(A rant about) the standard winery spiel

{Rant begins}

I was back in a California a couple weeks ago to take a group of wealthy wine lovers up to Napa for a wine tour. It’s a pretty standard trip that I’ve done for years with this group. Super fun and full of laughs, and we generally try to hit the super high end and exclusive spots.

This time we had appointments at three well known estates in the valley: One up on Pritchard Hill, a newer “ego play” from some rich folks down in the flats, and at the end of the day one of the original cult wines. All were lovely of course, and the hosts were all generous with their time and energy. But here’s my frustration – everyone at all three visits said the exact same thing.

The production folks had the same tired spiel. They talked about how much hands-on attention they place in the vineyard, and they make sure to tell us they know the key is to bring in good fruit from the vineyard and then do as little as they can to intervene. How they try to let the wines speak of its origin and terroir. Oh god, shoot me. At every winery on this trip I asked the winemakers, what do you do different here? What makes you unique? And they kept going back to the same standard line. Or they got ridiculously technical and talked about their irrigation methods and the strength of their particular clones, that by the way aren’t unique to your vineyard.

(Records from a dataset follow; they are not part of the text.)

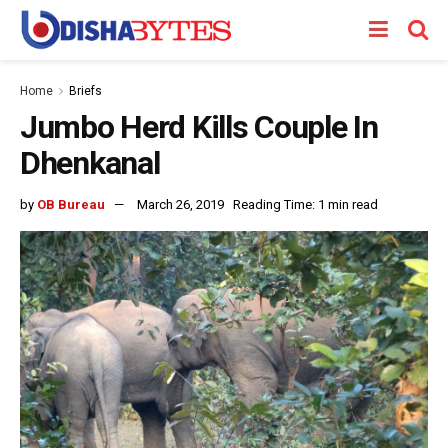
Home
Briefs
Jumbo Herd Kills Couple In
Dhenkanal
by
OB Bureau
March 26, 2019
Reading Time: 1 min read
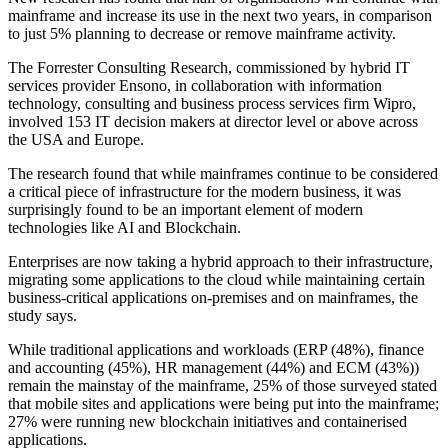
mainframe and increase its use in the next two years, in comparison
to just 5% planning to decrease or remove mainframe activity.
The Forrester Consulting Research, commissioned by hybrid IT
services provider Ensono, in collaboration with information
technology, consulting and business process services firm Wipro,
involved 153 IT decision makers at director level or above across
the USA and Europe.
The research found that while mainframes continue to be considered
a critical piece of infrastructure for the modern business, it was
surprisingly found to be an important element of modern
technologies like AI and Blockchain.
Enterprises are now taking a hybrid approach to their infrastructure,
migrating some applications to the cloud while maintaining certain
business-critical applications on-premises and on mainframes, the
study says.
While traditional applications and workloads (ERP (48%), finance
and accounting (45%), HR management (44%) and ECM (43%))
remain the mainstay of the mainframe, 25% of those surveyed stated
that mobile sites and applications were being put into the mainframe;
27% were running new blockchain initiatives and containerised
applications.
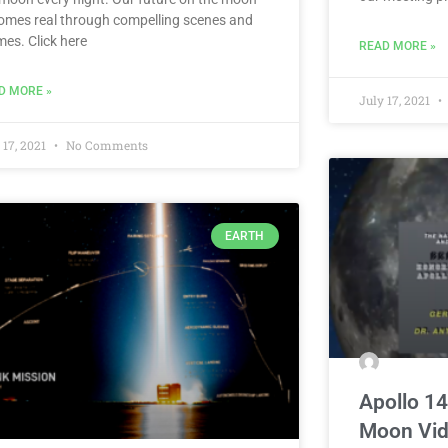
omes real through compelling scenes and
mes. Click here
READ MORE »
D MORE »
July 17, 2021
 17, 2021
No Comments
EARTH
Apollo 14
Moon Vi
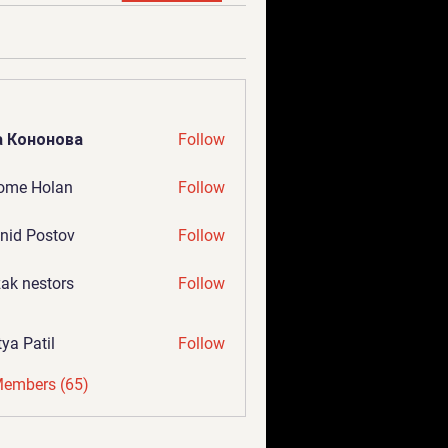
а Кононова
Follow
ome Holan
Follow
nid Postov
Follow
ak nestors
Follow
tya Patil
Follow
Members (65)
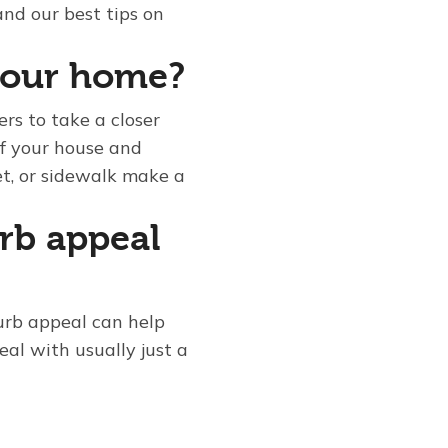
and our best tips on
your home?
rs to take a closer
of your house and
et, or sidewalk make a
rb appeal
urb appeal can help
eal with usually just a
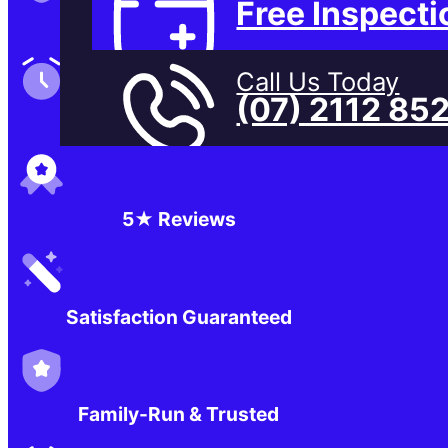
Free Inspecti
Family-Run & Trusted
Call Us Today
(07) 2112 85
Genuine & OEM Parts
5★ Reviews
Satisfaction Guaranteed
Family-Run & Trusted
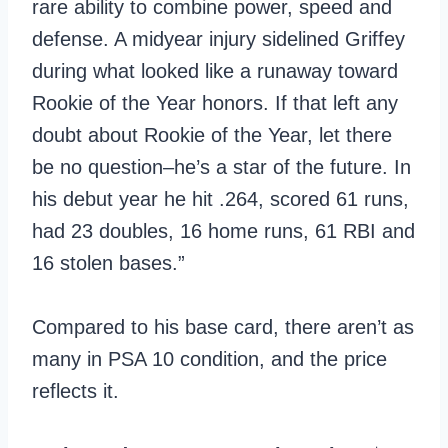
rare ability to combine power, speed and
defense. A midyear injury sidelined Griffey
during what looked like a runaway toward
Rookie of the Year honors. If that left any
doubt about Rookie of the Year, let there
be no question–he’s a star of the future. In
his debut year he hit .264, scored 61 runs,
had 23 doubles, 16 home runs, 61 RBI and
16 stolen bases.”
Compared to his base card, there aren’t as
many in PSA 10 condition, and the price
reflects it.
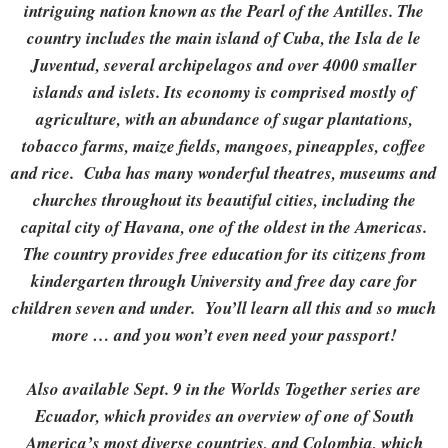
intriguing nation known as the Pearl of the Antilles.
The
country includes the main island of Cuba, the Isla de le
Juventud, several archipelagos and over 4000 smaller
islands and islets. Its economy is comprised mostly of
agriculture, with an abundance of sugar plantations,
tobacco farms, maize fields, mangoes, pineapples, coffee
and rice. Cuba has many wonderful theatres, museums and
churches throughout its beautiful cities, including the
capital city of Havana, one of the oldest in the Americas.
The country provides free education for its citizens from
kindergarten through University and free day care for
children seven and under. You’ll learn all this and so much
more … and you won’t even need your passport!
Also available Sept. 9 in the Worlds Together series are
Ecuador, which provides an overview of one of South
America’s most diverse countries, and Colombia, which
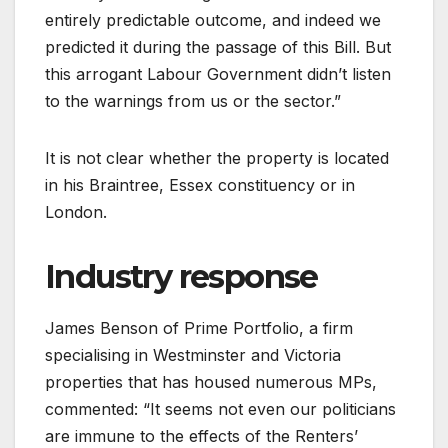
entirely predictable outcome, and indeed we
predicted it during the passage of this Bill. But
this arrogant Labour Government didn’t listen
to the warnings from us or the sector.”
It is not clear whether the property is located
in his Braintree, Essex constituency or in
London.
Industry response
James Benson of Prime Portfolio, a firm
specialising in Westminster and Victoria
properties that has housed numerous MPs,
commented: “It seems not even our politicians
are immune to the effects of the Renters’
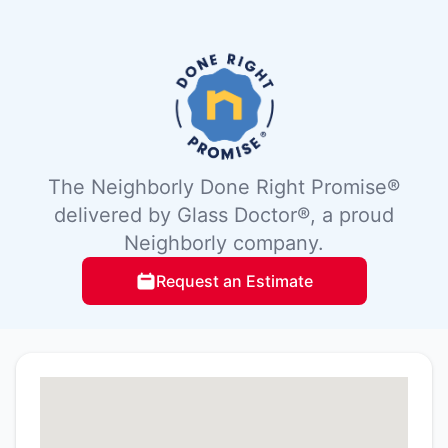
The Neighborly Done Right Promise®
delivered by Glass Doctor®, a proud
Neighborly company.
Request an Estimate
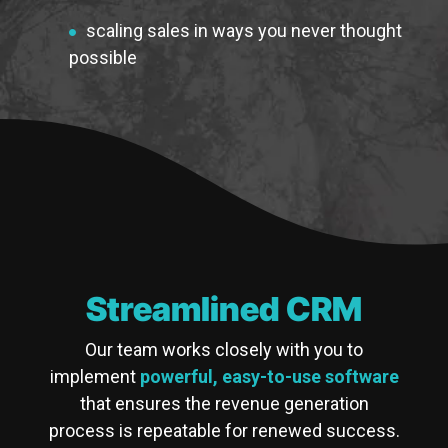
scaling sales in ways you never thought
possible
Streamlined CRM
Our team works closely with you to
implement
powerful, easy-to-use software
that ensures the revenue generation
process is repeatable for renewed success.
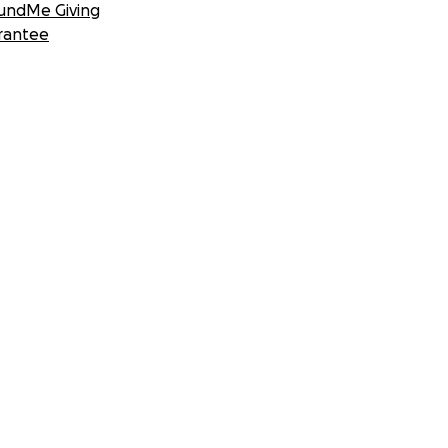
undMe Giving
rantee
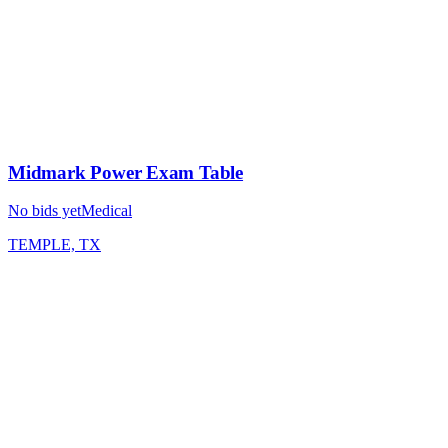
Midmark Power Exam Table
No bids yet
Medical
TEMPLE, TX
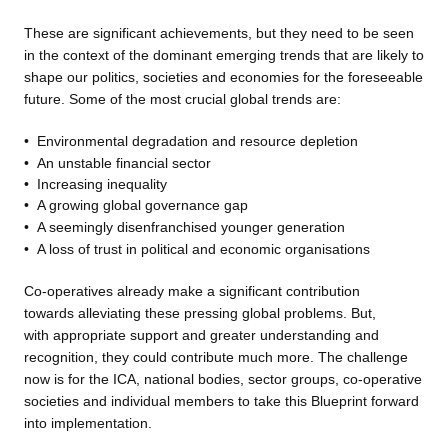
These are significant achievements, but they need to be seen
in the context of the dominant emerging trends that are likely to
shape our politics, societies and economies for the foreseeable
future. Some of the most crucial global trends are:
•
Environmental degradation
and resource depletion
•
An unstable financial sector
•
Increasing inequality
•
A growing global governance
gap
•
A seemingly disenfranchised
younger generation
•
A loss of trust in political and
economic organisations
Co-operatives already make a
significant contribution
towards alleviating these pressing global problems. But,
with appropriate support and greater understanding and
recognition, they could contribute much more. The challenge
now is for the ICA, national bodies, sector groups, co-operative
societies and individual members to take this Blueprint forward
into implementation.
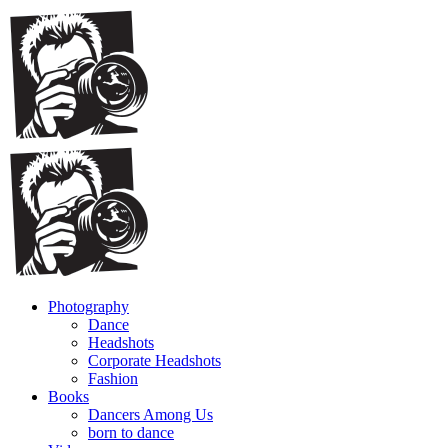
Photography
Dance
Headshots
Corporate Headshots
Fashion
Books
Dancers Among Us
born to dance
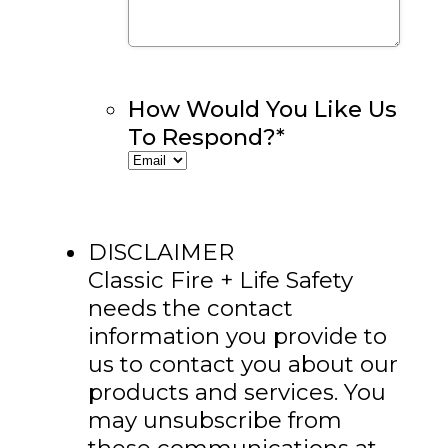
How Would You Like Us
To Respond?
*
DISCLAIMER
Classic Fire + Life Safety
needs the contact
information you provide to
us to contact you about our
products and services. You
may unsubscribe from
these communications at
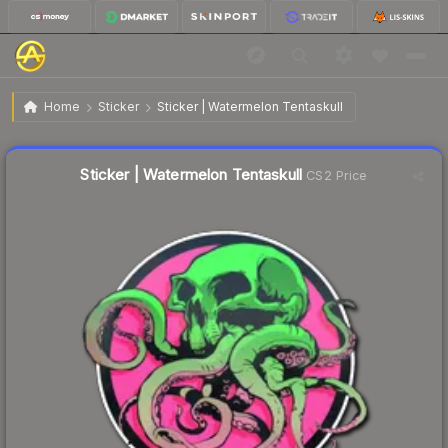
$2.30
Sticker | Watermelon Tentaskull
Home
Sticker
Sticker | Watermelon Tentaskull
🔥
Up 80.6% today — trending
Liquidity score
37
out of 100.
Sticker | Watermelon Tentaskull
CS2 Price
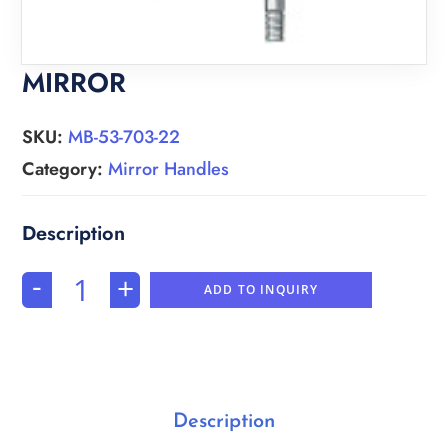
MIRROR
SKU:
MB-53-703-22
Category:
Mirror Handles
-
+
ADD TO INQUIRY
Description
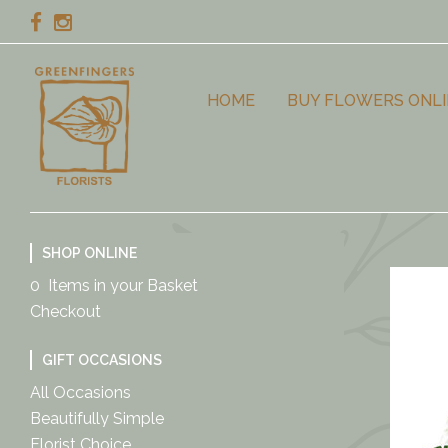
HOME
BUY FLOWERS ONLI
SHOP ONLINE
0 Items in your Basket
Checkout
GIFT OCCASIONS
All Occasions
Beautifully Simple
Florist Choice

From the non-production folks it was the same tired Napa bullshit. Excuse the language but it’s really frustrating to hear the same old spiel everywhere I go.

– “We strive to make wines of place.” – such a tired line, everyone’s eyes glaze over as soon as they hear this.

– “The placements at the right on-premise accounts are so critically important for us.” – on-premise, on-premise, on-premise. What, you can’t see past the tired old model of somms-make-brands?

– “We made a new wine at a lower price so that we could introduce new customers to our range wines.” – sorry, you just made a 2nd (or 3rd) label, possibly with purchased fruit, and are selling it at $75, and that’s a new entry level sku?! Ugh.

Here’s my advice for both the production and non-production folks when they meet with visitors. Talk plainly, talk the truth, and talk about what really truly deeply makes you so passionate about your wines. This is *especially* true when dealing with the trade.

Here’s some example language to help you understand what I mean:

“We are proud at making wines that are loved by drinkers of bold hedonistic Cabernets. We have a huge portion of our mailing list in Texas. We think we’ve done a good job at capturing that market segment, but are facing increased pressure from producers in Sonoma. We’re dealing with this by ….”

Or “We have challenges here with differential ripening from block to block, as we are on a slope with knolls, so we have to spend the extra money to do many different pick days. This has become increasingly expensive as vineyard labor gets more and more scarce. But we don’t want any green notes in our Pinot so we have to wait until each block is ripe. We hope our customers are okay with price increases as our labor costs go up.”

Come on everyone, let’s work towards getting rid of the standard spiel. Everyone can smell it for what it is.